An Atmospheric Pressure Chemical Ionization Mass Spectrometry (APCI-MS) approach for in-situ monitoring of reactions in ionic liquid media

Imidazolium-based ionic liquids (Im-ILs) have gained attention in modern chemistry owing to their unique physicochemical properties, such as low volatility, non-flammability, and air/ water stability. Their exceptional tunability as solvents and catalysts makes them valuable tools in promoting a variety of reactions, particularly within sustainable and green synthesis, where they are increasingly replacing traditional volatile organic solvents (VOCs). [1] Despite these advantages, their inherently ionic composition poses challenges when applying electrospray ionization mass spectrometry to monitor reaction progress in such media. Specifically, the strong ionic signals from the IL's cations, anions, and their aggregates in the gas phase can overshadow or suppress the signals of neutral organic compounds, preventing the detection of reaction reactants, products, and intermediates. [2] In this study, we have introduced a mass spectrometric method based on atmospheric pressure chemical ionization (APCI-MS) designed ad-hoc to overcome this obstacle and reduce the background interference from ILs.
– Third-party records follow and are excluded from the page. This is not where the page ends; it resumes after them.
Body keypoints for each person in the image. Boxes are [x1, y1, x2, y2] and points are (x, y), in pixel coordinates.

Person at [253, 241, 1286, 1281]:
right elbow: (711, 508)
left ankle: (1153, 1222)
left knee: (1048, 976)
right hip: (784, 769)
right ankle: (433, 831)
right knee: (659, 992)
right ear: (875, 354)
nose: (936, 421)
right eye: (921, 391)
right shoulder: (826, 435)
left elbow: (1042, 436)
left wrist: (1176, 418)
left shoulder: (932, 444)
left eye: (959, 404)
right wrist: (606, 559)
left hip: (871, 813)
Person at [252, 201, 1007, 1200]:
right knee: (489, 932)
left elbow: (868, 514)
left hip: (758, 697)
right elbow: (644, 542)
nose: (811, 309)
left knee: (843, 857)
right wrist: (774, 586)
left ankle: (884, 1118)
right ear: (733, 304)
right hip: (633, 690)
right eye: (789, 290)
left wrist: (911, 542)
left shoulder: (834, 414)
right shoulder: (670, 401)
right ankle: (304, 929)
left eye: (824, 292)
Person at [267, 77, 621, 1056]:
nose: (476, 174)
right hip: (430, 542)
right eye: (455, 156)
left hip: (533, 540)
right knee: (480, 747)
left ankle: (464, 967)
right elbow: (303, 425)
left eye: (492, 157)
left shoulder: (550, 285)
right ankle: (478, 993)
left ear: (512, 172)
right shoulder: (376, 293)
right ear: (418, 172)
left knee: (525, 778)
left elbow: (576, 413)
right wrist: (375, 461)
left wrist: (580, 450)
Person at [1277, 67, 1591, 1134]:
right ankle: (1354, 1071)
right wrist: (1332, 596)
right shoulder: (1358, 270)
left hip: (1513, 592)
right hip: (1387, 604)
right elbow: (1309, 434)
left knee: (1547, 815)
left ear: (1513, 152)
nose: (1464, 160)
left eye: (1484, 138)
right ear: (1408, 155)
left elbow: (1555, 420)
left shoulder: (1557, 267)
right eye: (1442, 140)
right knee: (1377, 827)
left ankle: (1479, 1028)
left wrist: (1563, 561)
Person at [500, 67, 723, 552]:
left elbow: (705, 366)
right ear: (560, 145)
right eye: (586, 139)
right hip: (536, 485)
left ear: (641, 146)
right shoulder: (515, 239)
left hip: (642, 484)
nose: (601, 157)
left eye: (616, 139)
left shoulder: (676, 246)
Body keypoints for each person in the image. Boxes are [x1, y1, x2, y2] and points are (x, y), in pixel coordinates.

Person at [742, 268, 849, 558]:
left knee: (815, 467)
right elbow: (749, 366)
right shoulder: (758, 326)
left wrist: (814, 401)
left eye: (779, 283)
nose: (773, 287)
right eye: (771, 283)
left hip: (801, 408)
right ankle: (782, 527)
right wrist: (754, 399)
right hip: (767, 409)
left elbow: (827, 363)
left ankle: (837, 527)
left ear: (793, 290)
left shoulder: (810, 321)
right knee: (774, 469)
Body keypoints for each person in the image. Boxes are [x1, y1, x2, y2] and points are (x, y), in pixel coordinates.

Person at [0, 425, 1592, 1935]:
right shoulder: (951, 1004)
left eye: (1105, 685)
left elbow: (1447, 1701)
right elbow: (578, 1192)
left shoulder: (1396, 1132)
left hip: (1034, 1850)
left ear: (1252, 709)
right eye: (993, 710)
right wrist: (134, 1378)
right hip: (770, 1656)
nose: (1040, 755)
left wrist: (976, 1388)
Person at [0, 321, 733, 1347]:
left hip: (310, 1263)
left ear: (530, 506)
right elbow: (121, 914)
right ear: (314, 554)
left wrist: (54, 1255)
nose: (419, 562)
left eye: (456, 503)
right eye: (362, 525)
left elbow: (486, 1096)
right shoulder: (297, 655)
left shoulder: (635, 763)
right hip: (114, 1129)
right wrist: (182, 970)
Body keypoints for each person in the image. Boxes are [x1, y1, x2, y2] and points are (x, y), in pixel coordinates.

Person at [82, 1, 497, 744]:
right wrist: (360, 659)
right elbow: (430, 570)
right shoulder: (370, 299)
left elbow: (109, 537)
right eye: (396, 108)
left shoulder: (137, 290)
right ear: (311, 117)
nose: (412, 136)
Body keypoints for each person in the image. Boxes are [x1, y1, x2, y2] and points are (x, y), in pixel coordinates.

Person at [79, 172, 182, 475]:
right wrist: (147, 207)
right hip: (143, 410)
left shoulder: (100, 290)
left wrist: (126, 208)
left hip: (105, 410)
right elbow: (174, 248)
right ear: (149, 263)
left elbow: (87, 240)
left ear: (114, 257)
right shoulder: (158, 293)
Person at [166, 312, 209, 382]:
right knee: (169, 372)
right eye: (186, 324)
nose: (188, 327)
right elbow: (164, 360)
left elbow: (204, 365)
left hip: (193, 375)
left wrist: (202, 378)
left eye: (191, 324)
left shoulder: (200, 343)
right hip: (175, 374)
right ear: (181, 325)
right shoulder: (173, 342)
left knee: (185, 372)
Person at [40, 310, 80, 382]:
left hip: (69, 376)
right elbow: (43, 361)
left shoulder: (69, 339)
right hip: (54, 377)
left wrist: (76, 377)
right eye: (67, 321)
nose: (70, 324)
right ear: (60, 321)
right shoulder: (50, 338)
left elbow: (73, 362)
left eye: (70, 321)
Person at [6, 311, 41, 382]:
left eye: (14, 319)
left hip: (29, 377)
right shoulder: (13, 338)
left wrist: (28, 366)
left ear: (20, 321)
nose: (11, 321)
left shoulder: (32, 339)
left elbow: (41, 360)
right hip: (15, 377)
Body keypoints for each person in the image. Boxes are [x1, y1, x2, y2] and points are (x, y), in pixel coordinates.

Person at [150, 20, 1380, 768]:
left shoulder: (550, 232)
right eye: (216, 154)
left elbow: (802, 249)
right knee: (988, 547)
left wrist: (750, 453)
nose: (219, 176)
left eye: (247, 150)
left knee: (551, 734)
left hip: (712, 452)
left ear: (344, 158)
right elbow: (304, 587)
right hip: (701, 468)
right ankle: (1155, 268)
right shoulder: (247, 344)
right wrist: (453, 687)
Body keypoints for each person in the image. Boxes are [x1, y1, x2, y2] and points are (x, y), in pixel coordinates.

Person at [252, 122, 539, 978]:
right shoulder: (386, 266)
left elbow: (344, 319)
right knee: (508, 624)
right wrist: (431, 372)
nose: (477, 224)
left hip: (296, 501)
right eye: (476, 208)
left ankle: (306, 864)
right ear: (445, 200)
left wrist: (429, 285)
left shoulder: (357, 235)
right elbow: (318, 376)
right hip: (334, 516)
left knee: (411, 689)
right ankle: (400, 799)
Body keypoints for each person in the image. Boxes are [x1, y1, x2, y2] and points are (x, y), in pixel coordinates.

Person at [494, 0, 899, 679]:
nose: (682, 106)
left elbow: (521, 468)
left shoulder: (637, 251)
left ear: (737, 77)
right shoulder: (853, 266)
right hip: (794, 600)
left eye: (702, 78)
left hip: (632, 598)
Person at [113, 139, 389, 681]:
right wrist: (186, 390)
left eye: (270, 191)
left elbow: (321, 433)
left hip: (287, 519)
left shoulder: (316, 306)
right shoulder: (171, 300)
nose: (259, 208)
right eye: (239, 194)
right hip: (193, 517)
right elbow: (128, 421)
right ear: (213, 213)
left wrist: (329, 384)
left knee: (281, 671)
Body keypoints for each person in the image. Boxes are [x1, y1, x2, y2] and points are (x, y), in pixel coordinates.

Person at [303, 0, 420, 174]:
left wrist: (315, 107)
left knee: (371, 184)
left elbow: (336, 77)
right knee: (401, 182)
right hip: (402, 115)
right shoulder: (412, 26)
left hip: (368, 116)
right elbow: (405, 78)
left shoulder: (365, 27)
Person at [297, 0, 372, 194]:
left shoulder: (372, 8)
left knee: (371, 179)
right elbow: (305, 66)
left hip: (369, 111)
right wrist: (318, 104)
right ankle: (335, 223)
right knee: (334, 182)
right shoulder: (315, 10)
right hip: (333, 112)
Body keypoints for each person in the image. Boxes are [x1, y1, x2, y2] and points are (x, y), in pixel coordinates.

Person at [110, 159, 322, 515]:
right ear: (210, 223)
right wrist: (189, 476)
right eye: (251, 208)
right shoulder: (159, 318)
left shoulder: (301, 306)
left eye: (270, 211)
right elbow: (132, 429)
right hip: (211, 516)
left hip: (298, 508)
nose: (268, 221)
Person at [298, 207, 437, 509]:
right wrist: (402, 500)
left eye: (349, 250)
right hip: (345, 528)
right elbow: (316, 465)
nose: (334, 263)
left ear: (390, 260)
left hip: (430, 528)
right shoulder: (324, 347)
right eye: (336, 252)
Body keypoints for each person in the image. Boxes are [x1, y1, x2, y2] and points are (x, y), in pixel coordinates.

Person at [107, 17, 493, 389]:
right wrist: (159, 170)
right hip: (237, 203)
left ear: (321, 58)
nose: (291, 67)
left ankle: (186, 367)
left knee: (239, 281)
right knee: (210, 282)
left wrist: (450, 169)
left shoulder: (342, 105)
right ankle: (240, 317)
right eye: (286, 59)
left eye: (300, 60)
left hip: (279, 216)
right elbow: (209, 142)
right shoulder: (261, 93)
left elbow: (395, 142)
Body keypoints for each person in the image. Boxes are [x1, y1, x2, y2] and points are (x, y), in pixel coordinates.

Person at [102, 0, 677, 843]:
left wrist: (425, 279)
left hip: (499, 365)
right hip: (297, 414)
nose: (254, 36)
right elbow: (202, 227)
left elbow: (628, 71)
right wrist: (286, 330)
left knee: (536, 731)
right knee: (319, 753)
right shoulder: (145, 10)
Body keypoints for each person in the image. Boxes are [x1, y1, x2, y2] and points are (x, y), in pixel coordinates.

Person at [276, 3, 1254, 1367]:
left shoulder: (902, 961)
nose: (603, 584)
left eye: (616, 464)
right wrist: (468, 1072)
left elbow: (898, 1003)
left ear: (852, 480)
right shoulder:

We also explored the potential of this technique for the in-situ quantification of the reaction products by constructing calibration curves for three different model systems, namely the Knoevenagel condensation, benzoin addition, and oxidative esterification. When applied in the real reaction environment, a good correlation between the yields determined by APCI-MS and those obtained from NMR analysis was achieved. Accordingly, this approach can prevent quenching the reactions when they are still in progress and optimise the reaction time before extracting the products. References 1. Z. Lei, B. Chen, Y.-M. Koo, D. R. MacFarlane; Chemical Reviews, 117 (2017), pp 6633-6635. 2. L. L. Khemchyan, E. A. Khokhlova, M. M. Seitkalieva, V. P. Ananikov; ChemistryOpen, 2 (2013), pp 208-214.